Some finance leaders enjoy that breadth, while others prefer larger organizations with more specialized roles. Buckle said understanding which environment suits you is far more valuable than focusing on who owns the company.
That lesson became particularly clear while he was hiring commercial staff at Feelunique. Many candidates came from large retailers such as Debenhams and Boots, telling interviewers they wanted a business that was more dynamic and moved faster. Some settled into that environment quickly, though others discovered they missed the structure they had left behind.
“They would always say in the interview process, ‘I want to work somewhere more dynamic and a bit more fast moving,’” Buckle said. “Some of those would thrive on that. Others would go and after a few months, you realized they didn’t really want it that fast-paced or that chaotic.”
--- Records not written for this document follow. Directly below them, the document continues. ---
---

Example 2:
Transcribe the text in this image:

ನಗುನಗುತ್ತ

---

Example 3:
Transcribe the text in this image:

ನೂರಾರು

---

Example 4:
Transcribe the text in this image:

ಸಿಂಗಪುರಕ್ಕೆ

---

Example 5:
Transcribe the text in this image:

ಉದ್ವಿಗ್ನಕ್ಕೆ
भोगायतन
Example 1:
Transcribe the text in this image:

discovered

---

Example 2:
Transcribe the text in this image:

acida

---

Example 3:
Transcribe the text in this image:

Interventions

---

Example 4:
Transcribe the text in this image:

Those experiences now shape how Buckle approaches hiring, including two of his favorite interview questions: “What do you enjoy doing at work?” and “What don’t you enjoy doing at work?”
He said the answers often reveal whether someone is likely to succeed in a fast-growing business, though Buckle acknowledges there are limits to any interview process. “You can’t really be sure that someone’s going to sink or swim in a particular environment,” he said.
He explained how the same philosophy applies to careers more broadly. “You’ve got to try stuff,” Buckle said. “No career is perfect. You’re not going to start at 21 or whatever and kind of go to 65 and everything’s going to be plain sailing… You almost need to make some mistakes and find things you don’t like because if you don’t find the things you don’t like, you won’t know what you will like.”